Trump schreibt, er habe alle Treffen mit iranischen Regierungsvertretern abgesagt, bis das »sinnlose Töten von Demonstranten aufhöre«. »Sie werden einen hohen Preis zahlen«, schrieb Trump in Richtung des Regimes und kündigte an, dass Hilfe für die Demonstranten unterwegs sei. Was genau er damit meint, ist unklar.
Seit mehr als zwei Wochen demonstrieren Iranerinnen und Iraner gegen das autoritäre Herrschaftssystem der Islamischen Republik. Eine Wirtschaftskrise löste die Proteste aus, die sich inzwischen zu einem landesweiten Aufstand entwickelt haben.
Der Sicherheitsapparat reagiert mit brutaler Härte. Hunderte Demonstranten sind nach Angaben von Aktivisten bereits getötet worden. Es sind die schwersten Proteste in Iran seit Jahren.
Trump hatte bereits vor wenigen Tagen das Regime in Teheran vor einem brutalen Vorgehen gegen die Proteste gewarnt. Am Wochenende sagte er vor Journalisten, dass die Regierung in Teheran mit den USA verhandeln wolle.
Zuvor hatte Trump auf Truth Social einen Strafzoll in Höhe von 25 Prozent auf Importe aus allen Ländern angekündigt, die Geschäfte mit dem Iran machen. Unklar war, welche Länder die Formulierung umfasst und auf welcher rechtlichen Grundlage die Zölle gegen Irans Handelspartner verhängt werden sollen.
Zu den wichtigsten Handelspartnern der Islamischen Republik, die von den USA und der EU mit weitreichenden Sanktionen belegt ist, gehören unter anderem China, Indien, die Emirate und die Türkei. Aber auch EU-Länder wie Deutschland betreiben in geringem Umfang Handel mit Iran.

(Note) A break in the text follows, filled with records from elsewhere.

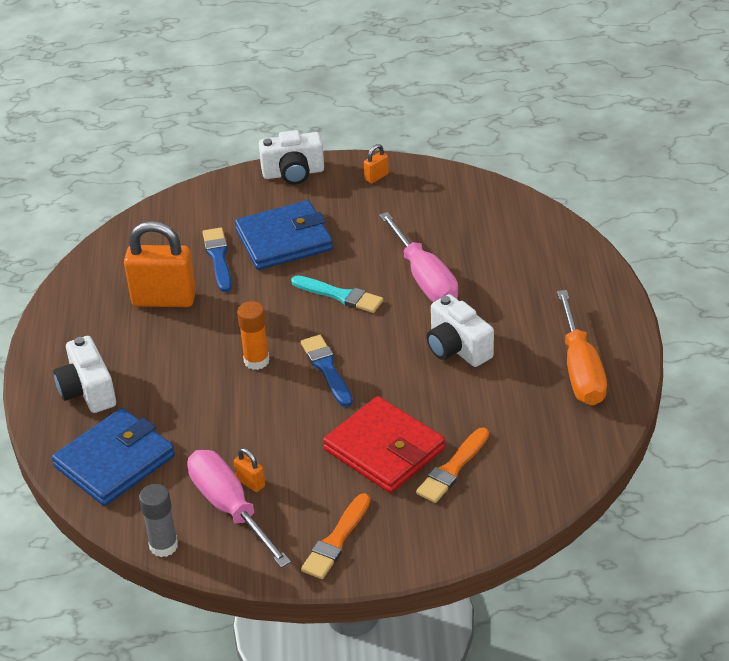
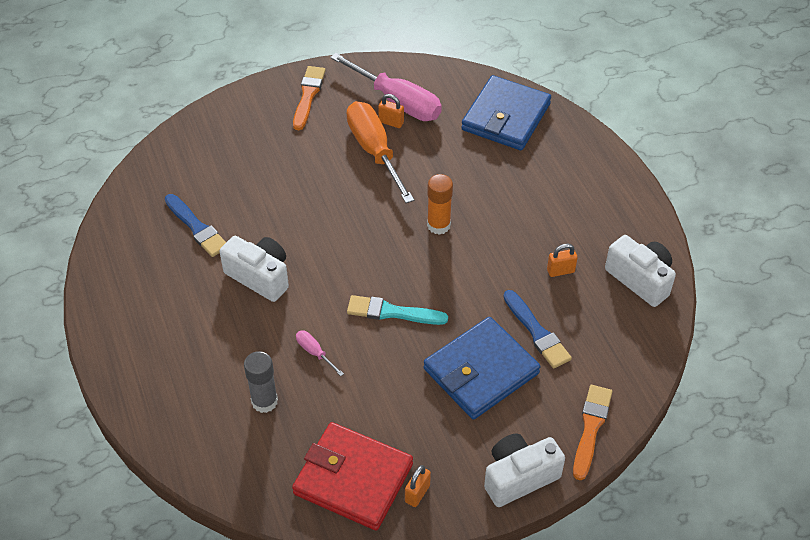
camera: 160 degrees right, 10 degrees up
(88, 391) = (567, 168): white camera -> white camera (640, 279)
(163, 546) = (431, 68): grey glue stick -> grey glue stick (264, 401)
(164, 299) = (560, 271): orange padlock -> orange padlock, size x0.43
(327, 369) = (372, 230): blue brush -> blue brush (197, 228)
(384, 449) = (295, 169): red wallet -> red wallet (353, 479)
(424, 278) = (315, 353): pink screwdriver -> pink screwdriver, size x0.43
(452, 468) = (235, 165): orange brush -> orange brush (591, 428)
(580, 369) = (140, 278): orange screwdriver -> orange screwdriver (375, 151)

Zugleich schloss der US-Präsident auch einen Einsatz des US-Militärs nicht aus.
Hunderte Tote laut Menschenrechtsorganisationen
Die Menschenrechtsorganisation Iran Human Rights (IHRNGO) mit Sitz in Oslo beziffert die Zahl der Toten seit Ausbruch der Proteste im Iran Ende Dezember auf inzwischen mindestens 648.
Auch das Menschenrechtsnetzwerk HRANA mit Sitz in den USA sprach von knapp 650 Toten. Darunter seien 505 Demonstranten – unter ihnen neun Kinder – und 133 Militär- und Polizeibeamte.